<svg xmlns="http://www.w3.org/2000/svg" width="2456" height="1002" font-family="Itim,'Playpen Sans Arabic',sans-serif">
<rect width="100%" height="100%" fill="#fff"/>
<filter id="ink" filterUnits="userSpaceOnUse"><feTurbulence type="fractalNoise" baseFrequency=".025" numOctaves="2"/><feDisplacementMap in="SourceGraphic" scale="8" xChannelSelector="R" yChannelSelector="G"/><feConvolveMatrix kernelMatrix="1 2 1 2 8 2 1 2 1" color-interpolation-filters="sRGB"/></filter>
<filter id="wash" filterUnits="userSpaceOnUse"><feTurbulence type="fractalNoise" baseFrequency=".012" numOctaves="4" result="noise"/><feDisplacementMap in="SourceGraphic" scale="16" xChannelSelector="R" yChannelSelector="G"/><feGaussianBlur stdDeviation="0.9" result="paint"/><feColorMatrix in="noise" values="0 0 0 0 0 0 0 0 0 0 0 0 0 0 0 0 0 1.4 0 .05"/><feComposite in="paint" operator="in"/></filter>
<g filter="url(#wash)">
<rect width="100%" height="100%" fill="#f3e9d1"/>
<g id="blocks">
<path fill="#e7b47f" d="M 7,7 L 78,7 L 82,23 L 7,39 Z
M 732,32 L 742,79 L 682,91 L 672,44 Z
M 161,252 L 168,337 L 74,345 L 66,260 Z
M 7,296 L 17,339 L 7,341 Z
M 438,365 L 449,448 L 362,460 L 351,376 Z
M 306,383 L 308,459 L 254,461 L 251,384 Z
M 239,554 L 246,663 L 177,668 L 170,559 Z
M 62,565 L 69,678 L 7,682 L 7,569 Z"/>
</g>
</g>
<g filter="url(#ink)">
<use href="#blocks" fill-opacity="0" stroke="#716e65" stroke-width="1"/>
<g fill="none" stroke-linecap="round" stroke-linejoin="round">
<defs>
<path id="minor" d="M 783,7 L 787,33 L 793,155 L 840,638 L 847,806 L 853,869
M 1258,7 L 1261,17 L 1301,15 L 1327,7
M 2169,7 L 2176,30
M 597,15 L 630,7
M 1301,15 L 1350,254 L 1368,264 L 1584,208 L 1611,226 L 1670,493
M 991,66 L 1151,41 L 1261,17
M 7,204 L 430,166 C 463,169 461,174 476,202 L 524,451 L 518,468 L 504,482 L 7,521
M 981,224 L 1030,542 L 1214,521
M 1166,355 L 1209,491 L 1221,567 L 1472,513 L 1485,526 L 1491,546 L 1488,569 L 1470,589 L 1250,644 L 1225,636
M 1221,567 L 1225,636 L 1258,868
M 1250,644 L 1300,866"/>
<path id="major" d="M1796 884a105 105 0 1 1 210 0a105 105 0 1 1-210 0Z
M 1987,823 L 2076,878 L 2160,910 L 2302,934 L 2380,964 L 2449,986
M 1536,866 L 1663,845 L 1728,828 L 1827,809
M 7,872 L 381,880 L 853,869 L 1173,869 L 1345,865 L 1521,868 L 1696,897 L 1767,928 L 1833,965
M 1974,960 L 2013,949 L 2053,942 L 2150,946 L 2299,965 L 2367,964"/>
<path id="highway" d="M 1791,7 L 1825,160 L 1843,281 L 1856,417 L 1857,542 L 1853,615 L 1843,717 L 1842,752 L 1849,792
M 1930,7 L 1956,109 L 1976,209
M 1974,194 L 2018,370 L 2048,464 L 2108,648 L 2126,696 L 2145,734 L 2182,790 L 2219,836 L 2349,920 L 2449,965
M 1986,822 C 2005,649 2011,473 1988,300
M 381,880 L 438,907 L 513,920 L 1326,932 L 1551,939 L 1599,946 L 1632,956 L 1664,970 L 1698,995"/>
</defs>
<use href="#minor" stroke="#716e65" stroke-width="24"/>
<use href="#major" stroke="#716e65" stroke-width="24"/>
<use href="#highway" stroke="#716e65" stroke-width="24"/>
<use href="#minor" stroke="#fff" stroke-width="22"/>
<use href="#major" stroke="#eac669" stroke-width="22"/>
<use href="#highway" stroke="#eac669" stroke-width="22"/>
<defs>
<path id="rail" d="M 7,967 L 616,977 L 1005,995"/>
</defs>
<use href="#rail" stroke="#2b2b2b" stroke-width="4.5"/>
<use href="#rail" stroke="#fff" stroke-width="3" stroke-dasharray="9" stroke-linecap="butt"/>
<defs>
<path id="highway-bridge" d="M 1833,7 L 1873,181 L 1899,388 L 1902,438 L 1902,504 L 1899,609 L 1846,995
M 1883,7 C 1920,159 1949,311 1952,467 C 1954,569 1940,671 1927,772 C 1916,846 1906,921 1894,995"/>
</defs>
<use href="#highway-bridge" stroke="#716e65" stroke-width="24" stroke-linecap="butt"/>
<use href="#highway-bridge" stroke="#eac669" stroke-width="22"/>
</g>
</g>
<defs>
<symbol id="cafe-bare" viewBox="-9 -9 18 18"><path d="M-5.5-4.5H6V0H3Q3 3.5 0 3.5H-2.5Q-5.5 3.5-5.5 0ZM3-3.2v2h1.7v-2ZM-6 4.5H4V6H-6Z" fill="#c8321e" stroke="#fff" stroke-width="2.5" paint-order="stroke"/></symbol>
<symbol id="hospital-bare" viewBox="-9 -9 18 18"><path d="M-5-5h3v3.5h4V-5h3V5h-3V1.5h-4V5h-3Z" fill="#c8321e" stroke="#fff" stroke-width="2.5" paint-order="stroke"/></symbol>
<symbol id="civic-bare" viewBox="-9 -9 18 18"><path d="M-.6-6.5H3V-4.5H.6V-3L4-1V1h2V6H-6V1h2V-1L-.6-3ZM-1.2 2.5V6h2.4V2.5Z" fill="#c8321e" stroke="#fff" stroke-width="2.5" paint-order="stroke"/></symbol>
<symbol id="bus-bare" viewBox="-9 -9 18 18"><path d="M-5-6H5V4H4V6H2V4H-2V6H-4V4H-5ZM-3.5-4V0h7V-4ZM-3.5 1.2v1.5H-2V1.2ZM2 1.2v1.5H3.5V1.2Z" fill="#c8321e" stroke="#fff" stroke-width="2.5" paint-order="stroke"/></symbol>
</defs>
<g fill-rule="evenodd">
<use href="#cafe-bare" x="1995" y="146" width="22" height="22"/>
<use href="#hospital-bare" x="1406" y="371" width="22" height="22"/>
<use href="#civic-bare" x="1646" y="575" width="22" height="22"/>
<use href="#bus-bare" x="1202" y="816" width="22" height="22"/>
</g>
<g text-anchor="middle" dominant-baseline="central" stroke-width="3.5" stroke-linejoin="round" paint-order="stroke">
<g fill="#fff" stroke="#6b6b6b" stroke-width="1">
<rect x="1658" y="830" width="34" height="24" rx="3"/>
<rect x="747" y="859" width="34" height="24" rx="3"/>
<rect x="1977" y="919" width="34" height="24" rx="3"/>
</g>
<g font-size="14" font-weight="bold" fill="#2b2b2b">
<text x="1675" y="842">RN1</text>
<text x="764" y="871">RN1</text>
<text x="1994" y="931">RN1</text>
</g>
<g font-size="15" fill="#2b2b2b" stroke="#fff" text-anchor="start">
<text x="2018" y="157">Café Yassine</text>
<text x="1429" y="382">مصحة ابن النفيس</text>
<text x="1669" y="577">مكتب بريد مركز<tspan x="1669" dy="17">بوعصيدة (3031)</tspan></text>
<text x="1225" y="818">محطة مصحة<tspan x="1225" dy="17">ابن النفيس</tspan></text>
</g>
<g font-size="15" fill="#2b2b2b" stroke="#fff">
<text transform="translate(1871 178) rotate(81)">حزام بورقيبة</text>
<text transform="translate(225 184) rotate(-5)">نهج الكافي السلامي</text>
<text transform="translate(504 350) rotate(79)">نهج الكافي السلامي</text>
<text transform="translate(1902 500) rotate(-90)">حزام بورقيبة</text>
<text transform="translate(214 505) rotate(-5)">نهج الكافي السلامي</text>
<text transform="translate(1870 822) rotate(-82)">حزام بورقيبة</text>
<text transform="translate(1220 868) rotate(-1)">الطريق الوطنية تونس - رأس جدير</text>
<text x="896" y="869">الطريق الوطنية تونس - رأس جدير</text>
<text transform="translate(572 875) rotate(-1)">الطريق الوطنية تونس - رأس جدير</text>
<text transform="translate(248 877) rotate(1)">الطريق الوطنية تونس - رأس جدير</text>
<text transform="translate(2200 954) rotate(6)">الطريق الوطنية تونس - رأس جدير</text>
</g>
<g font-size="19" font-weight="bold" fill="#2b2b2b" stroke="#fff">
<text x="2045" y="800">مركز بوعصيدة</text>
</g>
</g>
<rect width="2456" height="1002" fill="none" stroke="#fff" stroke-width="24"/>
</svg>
+-------+
TASK TO CARRY OUT: Write the number of lines in the listing above that contain the word "wash". No other text should appear.

PROBLEM SOLUTION: 2